In order to escape the daily sight of slavery and its conflict with his Quaker religion, Lundy moved to Ohio in 1815. That year he and his newlywed wife, Esther Lewis, settled in St. Clairsville, Ohio, where Lundy opened a successful saddle-making business. In 1816 Lundy founded his first antislavery society, the Union Humane Society, and soon began writing abolitionist articles that first appeared in Charles Osborn's reform newspaper Philanthropist in 1817.
After Osborn sold his newspaper, Lundy began publishing his own antislavery newspaper, the Genius of Universal Emancipation, in January 1821. Following the death of Tennessee abolitionist Elihu Embree, who had published the Emancipator, state abolitionists recruited Lundy to continue the work. Lundy purchased Embree's printing equipment and moved to Greeneville in 1822, where he continued publication of the Genius of Universal Emancipation.
Lundy believed that abolitionism would be most effective if it emanated from a slave state. He circulated the Genius in more than twenty-one states and kept the abolitionist movement alive in the Upper South, especially in Tennessee, Kentucky, and North Carolina. The paper was not a financial success, however, and in 1822 he began publishing a second newspaper, The American Economist and Weekly Political Recorder, which reported farm prices, published poetry, and relayed local and national economic and political news.
While in Greeneville, Lundy joined the Humane Protecting Society and became president of the Greeneville branch of the Tennessee Manumission Society. As president he attended the 1823 national meeting of the American Convention for Promoting the Abolition of Slavery held in Philadelphia. This contact with well-financed eastern abolitionists induced Lundy to move his family and newspaper to Baltimore in 1824.

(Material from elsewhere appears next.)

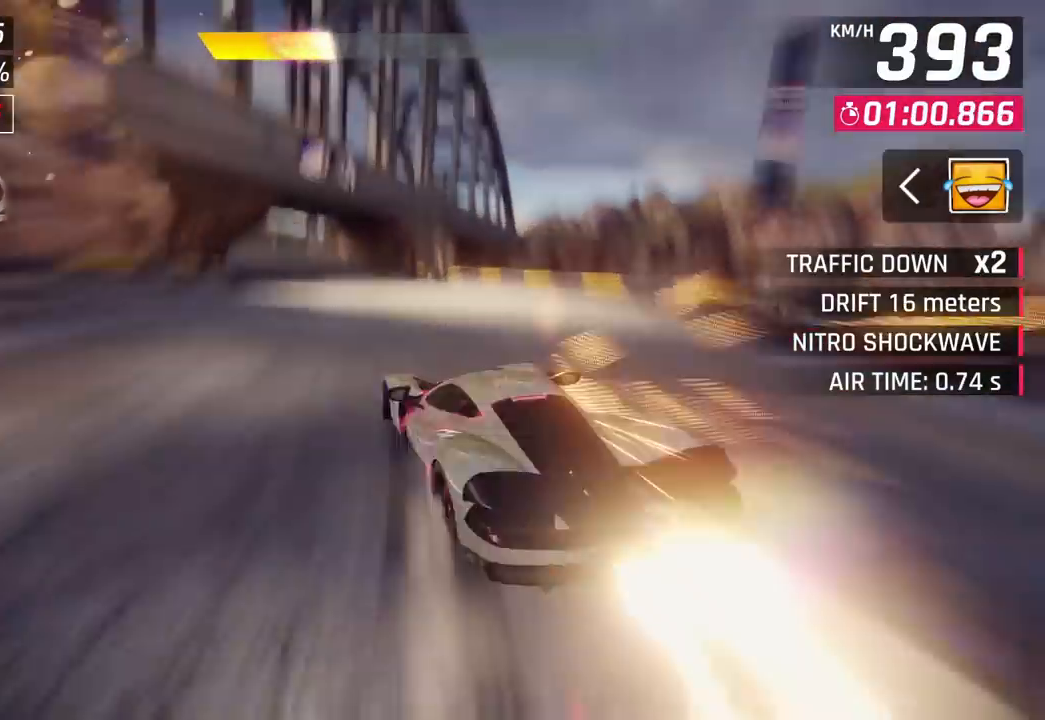
{"buttons": ["CROSS"], "left_stick": "center", "right_stick": "center", "events": [[467, "left_stick", "center"], [500, "CROSS", "down"]]}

From the columns of his newspaper, Lundy had always advocated gradual emancipation and colonization as the most effective methods to end slavery. In 1825 he presented a formal plan for the “Gradual Abolition of Slavery in the United States without Danger or Loss to the South,” a plan very similar to the work of Francis Wright at Nashoba in Tennessee. Dissatisfied with the lack of interest in his proposal, Lundy traveled to Haiti in the summer of 1825 to look for possible colonization sites. While he was there, his wife died giving birth to twins. On his return, Lundy placed the infants and his three older children with various family members and continued his abolition work.
In 1829 Lundy recruited William Lloyd Garrison as associate editor of the Genius. After a falling out with Garrison, Lundy suspended the publication of the Genius and devoted himself to the search for suitable colonization sites for freed blacks; his search took him to Haiti, Canada, and the Texas republic. In 1838 Lundy rejoined his children in Illinois and reestablished the Genius of Universal Emancipation. He published twelve issues prior to his death on August 22, 1839. He is buried in McNabb, Illinois.